Just how inefficient? Let's time it:
- mysql> grant usage on *.* to 'restoreuser'@'localhost';
- mysql> grant select on *.* to 'restoreuser'@'localhost';
- mysql> grant all on employees.departments to 'restoreuser'@'localhost';
- $ time mysql --user=restoreuser --socket=/tmp/mysql_sandbox21701.sock --force employees < /tmp/employees.sql
- ...
- ERROR 1142 (42000) at line 343: INSERT command denied to user 'restoreuser'@'localhost' for table 'titles'
- ERROR 1142 (42000) at line 344: ALTER command denied to user 'restoreuser'@'localhost' for table 'titles'
- ...
- (lot
So, at about 30 seconds to restore a 9 rows table.
Text filtering based solution.gtowey offers parsing the dump file beforehand:
- First, parse with grep, to detect rows where tables are referenced within dump file
- Second, parse with sed, extracting relevant rows.
Let's time this one:
- $ time grep -n 'Table structure' /tmp/employees.sql
- 23:-- Table structure for table `departments`
- 48:-- Table structure for table `dept_emp`
- 89:-- Table structure for table `dept_manager`
- 117:-- Table structure for table `employees`
- 161:-- Table structure for table `salaries`
- 301:-- Table structure for table `titles`
- real 0m0.397s
- user 0m0.232s
- sys 0m0.164s
- $ time sed -n 23,48p /tmp/employees.sql | ./use employees
- real 0m0.562s
- user 0m0.380s
- sys 0m0.176s
Much faster: about 1 second, compared to 30 seconds from above.
Nevertheless, I find two issues here:
- A correctness problem: this solution somewhat assumes that there's only a single table with desired name.
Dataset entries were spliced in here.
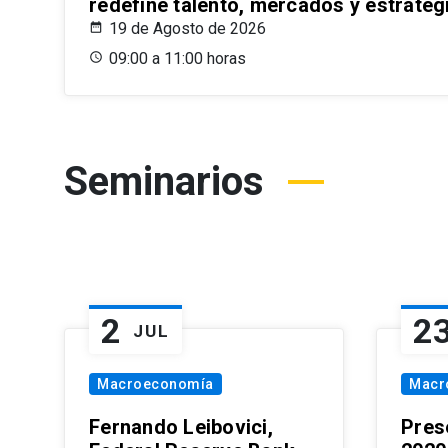
redefine talento, mercados y estrateg
19 de Agosto de 2026
09:00 a 11:00 horas
Seminarios
2
2
JUL
Macroeconomía
Macr
Fernando Leibovici,
Pres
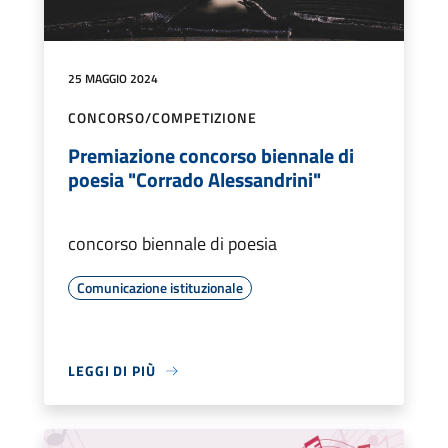
25 MAGGIO 2024
CONCORSO/COMPETIZIONE
Premiazione concorso biennale di
poesia "Corrado Alessandrini"
concorso biennale di poesia
Comunicazione istituzionale
LEGGI DI PIÙ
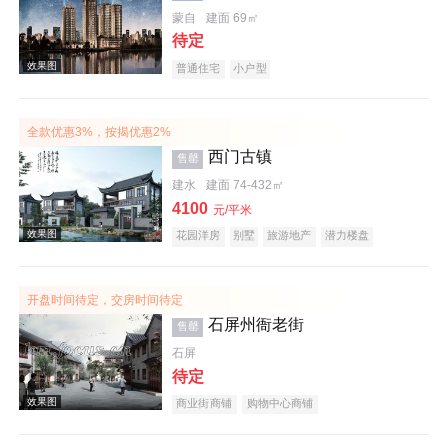
蒙自
建面 69㎡
待定
效果图
普通住宅
小户型
全款优惠3%，按揭优惠2%
西门古镇
售罄
建水
建面 74-432㎡
4100
元/平米
花园洋房
别墅
旅游地产
潜力楼盘
效果图
宜居生态地产
开盘时间待定，交房时间待定
石屏州衙老街
售罄
石屏
待定
商业街商铺
购物中心商铺
效果图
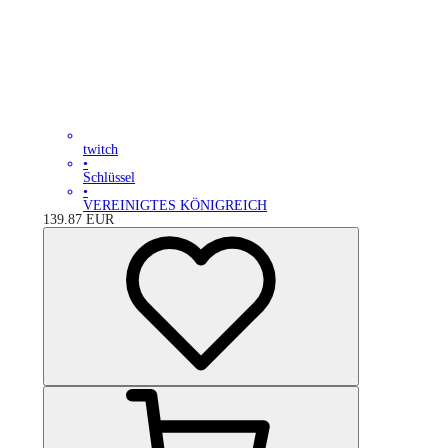
twitch
•
Schlüssel
•
VEREINIGTES KÖNIGREICH
139.87
EUR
I say "somewhat" since it leaves this for the user.
- An efficiency problem: it reads the dump file twice. First parsing it with grep, then with sed.
sed is much stronger than presented. In fact, the inquiry made by grep in gtowey's solution can be easily handled by sed:
- $ time sed -n "/^-- Table structure for table \`departments\`/,/^-- Table structure for table/p" /tmp/employees.sql | ./use employees
- real 0m0.573s
- user 0m0.416s
- sys 0m0.152s
So, the "/^-- Table structure for table \`departments\`/,/^-- Table structure for table/p" part tells sed to only print those rows starting from the departments table structure, and ending in the next table structure (this is for clarity: had department been the last table, there would not be a next table, but we could nevertheless solve this using other anchors).
And, we only do it in 0.57 seconds: about half the time of previous attempt.
Now, just to be more correct, we only wish to consider the employees.department table. So, assuming there's more than one database dumped (and, by consequence, USE statements in the dump-file), we use:
Further notes
- $ time sed -n "/^-- Table structure for table \`departments\`/,/^-- Table structure for table/p" /tmp/employees.sql | ./use employees
- real 0m0.573s
- user 0m0.416s
- sys 0m0.152s
- All tests used warmed-up caches.
- The sharp eyed readers would notice that departments is the first table in the dump file. Would that give an unfair advantage to the parsing-based restore methods? The answer is no. I've created an xdepartments table, to be located at the end of the dump. The difference in time is neglectful and inconclusive; we're still at ~0.58-0.59 seconds. The effect will be more visible on really large dumps; but then, so would the security-based effects.